TEXT EXCERPT —
____________________
This transition period in Spain became known as ‘La Movida’. Interestingly it is a reaction that seems to repeat itself, as later, in Argentina, a similar movement took place after the fall of the Military dictatorship in 1983. There it was known as ‘El Destape’ (The Opening). Marina’s (and by connection Carla Simón’s) own parents were right at the centre of that transition and were pulled into that similar post-dictatorship movement.
Carla Simón admits to having been strongly influenced by ‘More’ (1969) by Barbet Shroeder. The film is set in Ibiza and also deals with love and addiction, though she also points to Michelangelo Antonioni’s Zabriskie Point (1970) as another important source of her style. Simón has lived a life haunted by fragments of memory. Her mother died when she was six years old and her father died when she was only three and Carla Simón only met the rest of her family when she was 18, like Marina in the movie. So, Simón’s last film in her trilogy, Romería, is really about memory and loss, and all the things that can never fully be recovered by those left behind, who are doomed to only speculate, imagine and dream.

Carla Simón
‘Romería’ has won many prizes. It was awarded six Goya nominations in 2026, won the Horizon d’Or at the 2025 Festival of Spanish Film in Marseille, the Jules Verne prize for Best Film at the 2026 Film Festival in Nantes, and Llúcia García was awarded Best Actor for her role in the Gaudí Awards.
ROMERÍA (2025)
____________________
STORED DATA —
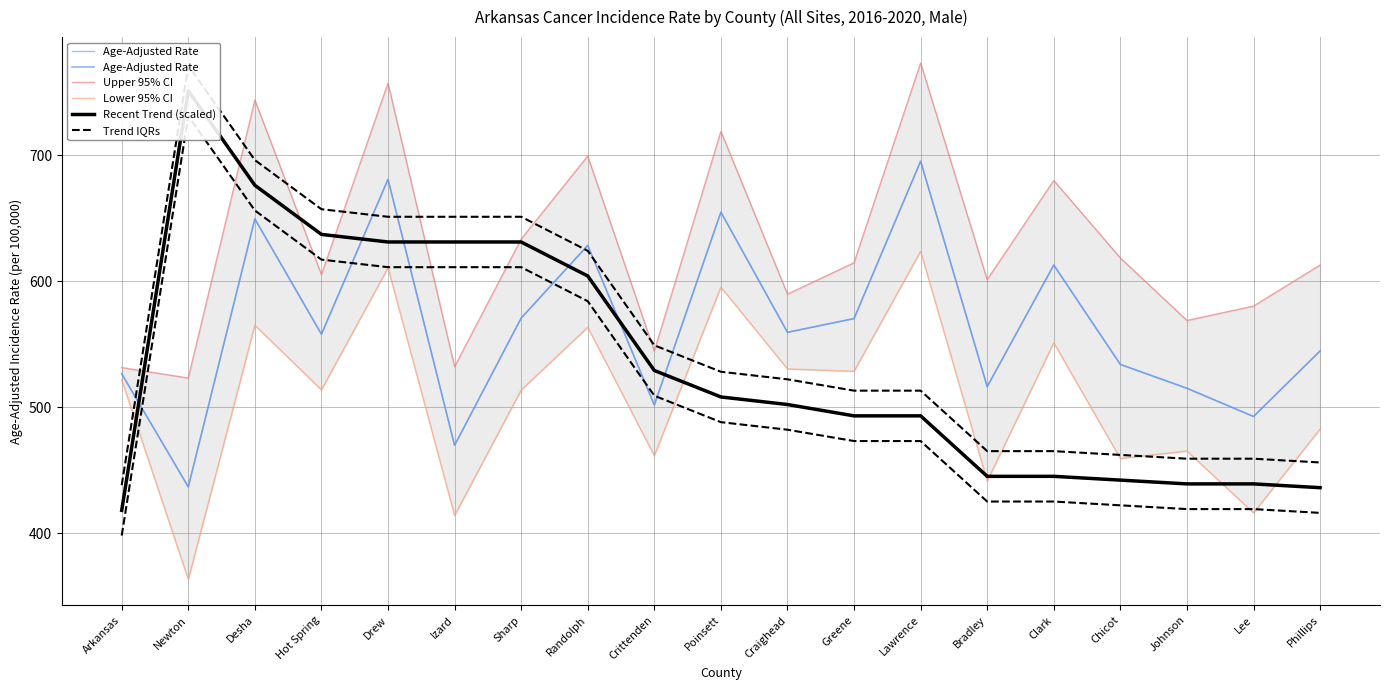

True or false: Trend IQRs and Recent Trend (scaled) intersect in this chart.

False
____________________
TASKS AND EXERCISES —
(1) In the passage on Romería, rewrite the part that opens with the words containing "Carla Simón admits" and closes with "imagine and dream.", changing "Ibiza" to "Mallorca".
(2) According to the passage on Romería, how old was Carla Simón when her mother died?
The listing isn't needed for what follows.

SOLUTIONS PER TASK —
(1)
Carla Simón admits to having been strongly influenced by ‘More’ (1969) by Barbet Shroeder. The film is set in Mallorca and also deals with love and addiction, though she also points to Michelangelo Antonioni’s Zabriskie Point (1970) as another important source of her style. Simón has lived a life haunted by fragments of memory. Her mother died when she was six years old and her father died when she was only three and Carla Simón only met the rest of her family when she was 18, like Marina in the movie. So, Simón’s last film in her trilogy, Romería, is really about memory and loss, and all the things that can never fully be recovered by those left behind, who are doomed to only speculate, imagine and dream.

(2) Six years old.